### Extrait du texte
┌──

L'industrie française du livre est ainsi faite : un stock de livres invendus finit souvent et malheureusement au pilon. Un terme explicite qui consiste à détruire massivement les livres invendus et encombrants pour en faire du papier recyclé, du carton, voire du papier toilette.

"Entre 140 et 145 millions de livres sont pilonnés en France par an, soit 1/4 de la production littéraire", explique Julie Rovero, qui a longtemps travaillé dans l’édition magazine, en France comme à l’étranger, avant de rejoindre les Ateliers Henry Dougier. Aux côtés de cet éditeur indépendant, elle observe, impuissante, la courte durée de vie des livres en librairie. "Même avec la meilleure énergie du monde, il est très difficile de prolonger la durée de vie de livres pour lesquels on s’est battus pour les publier. Ils disparaissent des présentoirs au bout de trois semaines à peine".

└──

### Documents fournis
┌──

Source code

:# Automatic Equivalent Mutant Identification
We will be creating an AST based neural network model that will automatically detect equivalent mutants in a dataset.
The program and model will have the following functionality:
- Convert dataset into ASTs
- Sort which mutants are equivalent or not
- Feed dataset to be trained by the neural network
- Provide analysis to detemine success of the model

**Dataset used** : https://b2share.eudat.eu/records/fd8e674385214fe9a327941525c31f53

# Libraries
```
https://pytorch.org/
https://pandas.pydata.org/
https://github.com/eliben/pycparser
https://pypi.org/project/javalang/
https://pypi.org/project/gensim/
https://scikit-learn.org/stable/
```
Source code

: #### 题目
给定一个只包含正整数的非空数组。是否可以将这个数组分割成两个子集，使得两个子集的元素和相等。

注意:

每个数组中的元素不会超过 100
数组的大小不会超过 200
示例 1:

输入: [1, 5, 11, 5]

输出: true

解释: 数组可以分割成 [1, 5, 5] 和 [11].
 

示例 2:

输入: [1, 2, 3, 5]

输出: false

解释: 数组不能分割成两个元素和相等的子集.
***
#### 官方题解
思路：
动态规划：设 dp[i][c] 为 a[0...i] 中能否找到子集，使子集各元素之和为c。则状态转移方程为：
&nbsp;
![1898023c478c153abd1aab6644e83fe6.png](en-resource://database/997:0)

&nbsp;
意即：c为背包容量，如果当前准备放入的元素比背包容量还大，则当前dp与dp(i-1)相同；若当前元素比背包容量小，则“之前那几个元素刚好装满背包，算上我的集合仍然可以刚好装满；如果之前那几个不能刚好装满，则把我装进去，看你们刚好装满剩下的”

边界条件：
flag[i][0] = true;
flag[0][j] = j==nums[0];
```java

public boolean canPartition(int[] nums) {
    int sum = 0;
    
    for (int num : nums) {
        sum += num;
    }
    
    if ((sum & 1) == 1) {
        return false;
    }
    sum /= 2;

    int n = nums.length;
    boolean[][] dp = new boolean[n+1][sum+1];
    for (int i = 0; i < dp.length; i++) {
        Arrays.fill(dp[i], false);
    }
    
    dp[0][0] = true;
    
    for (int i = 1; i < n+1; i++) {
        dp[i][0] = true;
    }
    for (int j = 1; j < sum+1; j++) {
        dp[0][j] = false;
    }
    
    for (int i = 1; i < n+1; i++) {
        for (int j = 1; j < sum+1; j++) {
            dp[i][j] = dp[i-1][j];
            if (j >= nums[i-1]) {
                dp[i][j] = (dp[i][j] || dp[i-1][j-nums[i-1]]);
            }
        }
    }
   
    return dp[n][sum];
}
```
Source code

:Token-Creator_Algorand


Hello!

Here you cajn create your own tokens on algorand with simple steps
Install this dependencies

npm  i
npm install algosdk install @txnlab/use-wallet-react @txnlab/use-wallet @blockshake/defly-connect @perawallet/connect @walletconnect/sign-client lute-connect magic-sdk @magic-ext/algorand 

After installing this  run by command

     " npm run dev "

└──

Recopiez, s'il vous plaît, le passage du texte sur le pilon des livres qui commence par « L'industrie française du » et se poursuit jusqu'à « du papier toilette. ».

L'industrie française du livre est ainsi faite : un stock de livres invendus finit souvent et malheureusement au pilon. Un terme explicite qui consiste à détruire massivement les livres invendus et encombrants pour en faire du papier recyclé, du carton, voire du papier toilette.